Dari sini, pada tataran sistem, setidaknya kita melihat bahwa pemerintah Indonesia telah mencoba untuk mengembangkan dan melaksanakan dalam praktek sosial.
Dikaitkan dengan kasus Angeline, keberadaan sistem tersebut ternyata sudah ada dilingkungan di mana Angeline dan keluarga angkatnya berada. Sekarang, situasi penting yang harus dijawab adalah, pada saat masyarakat sekitar, termasuk sekolah di mana Angeline belajar, mengetahui kejanggalan pada Anggeline, mengapa mereka tidak segera melaporkanya pada pihak kepolisian dan P2TP2A?

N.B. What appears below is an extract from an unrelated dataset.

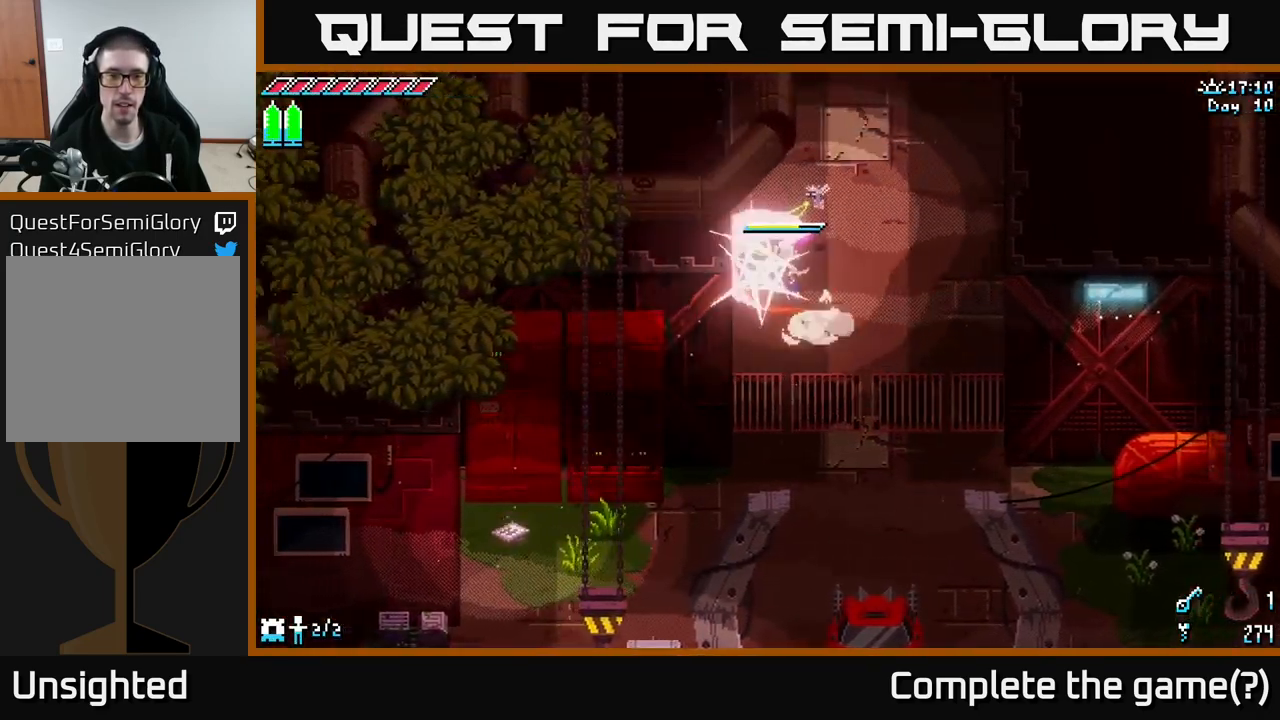
{"buttons": [], "left_stick": "up-right", "right_stick": "center", "events": [[67, "left_stick", "up"], [100, "R2", "up"], [167, "left_stick", "up-right"]]}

Dugan saya, penyebanya ada 2 hal. Pertama kurangnya penyebaran informasi dan kedua adanya konflik pemahaman masyarakat.
Kurangnya penyebaran informasi sangat mudah untuk dilacak. Tinggal kita lihat seberapa jauh institusi tersebut mempunyai anggaran untuk melakukan itu. Meski belum sempat menganalisa, saya menduga, institusi tersebut belum melakukan secara optimal. Hal ini terlihat dari hasilnya.
Sedangkan terkait penyebab kedua, menurut saya inilah yang paling penting, yaitu adanya konflik pemahaman di masyarakat. Konflik pemahaman ini adalah di satu sisi, sistem perlindungan anak yang sudah diterapkan hanya berbasis perlindungan dari tindakan kriminal pada anak. Sehingga, program-program yang dilakukan hanya berbasis pencegahan, peanganan dan pemulihan korban tindakan kriminal.

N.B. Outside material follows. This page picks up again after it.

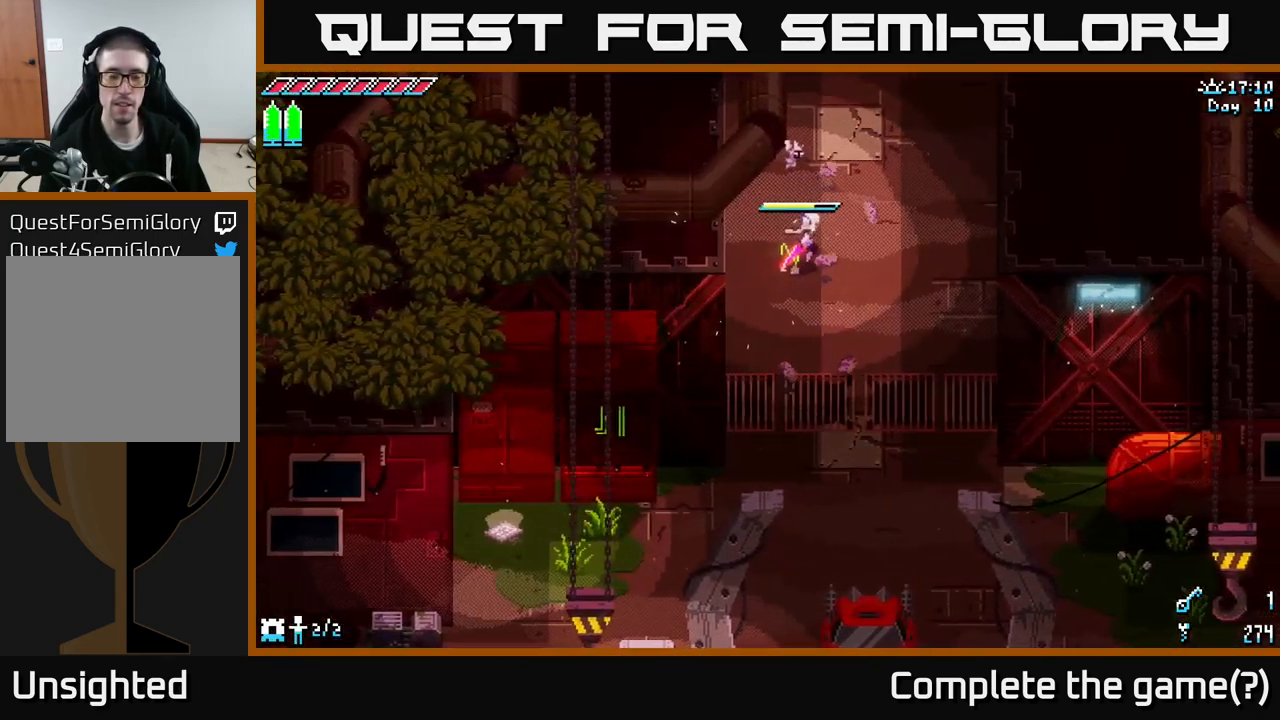
{"buttons": ["X"], "left_stick": "up", "right_stick": "center", "events": [[317, "X", "down"], [467, "left_stick", "up"]]}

Prespektif perlindungan dari tindakan kriminal ini yang sampai sekarang menyebar, baik di negara, masyarakat maupun keluarga. Pada saat diketahui bahwa Anggeline dibunuh, maka, semua pihak seolah serentak sepakat untuk menyalahkan tindakan kriminalnya.

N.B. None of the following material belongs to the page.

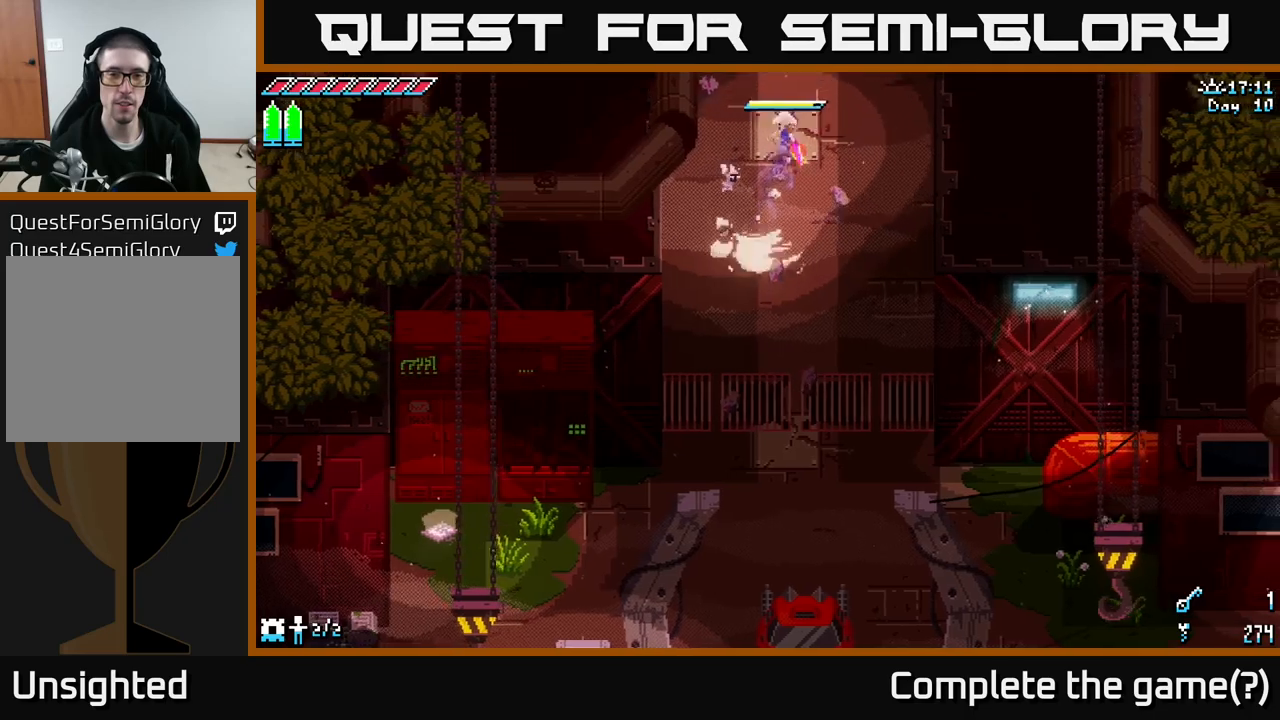
{"buttons": ["X"], "left_stick": "up", "right_stick": "center", "events": []}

Namun, di sisi lain, sebelum Angeline diketahui dibunuh, pemahaman masyarakat dan pihak sekolah terkait situasi yang dialami oleh Angeline adalah persoalan pengasuhan. Di mana kita tahu bahwa persoalan pengasuhan ini, dalam masyarakat Indonesia pada umumnya diserahkan kembali pada keluarga masing-masing. Sehingga, secara logika, para pihak yang mengetahui situasi Angeline ini meragukan apakah perlu persoalan engasuhan dilaporkan ke pihak P2TP2A atau pihak Kepolisian. Apalagi ketika berurusan dengan kepolisian, laporan terhadap persoalan pengasuhan bisa jadi bumerang bagi si pelapor, karena bisa diancam dengan pasal pencemaran nama baik.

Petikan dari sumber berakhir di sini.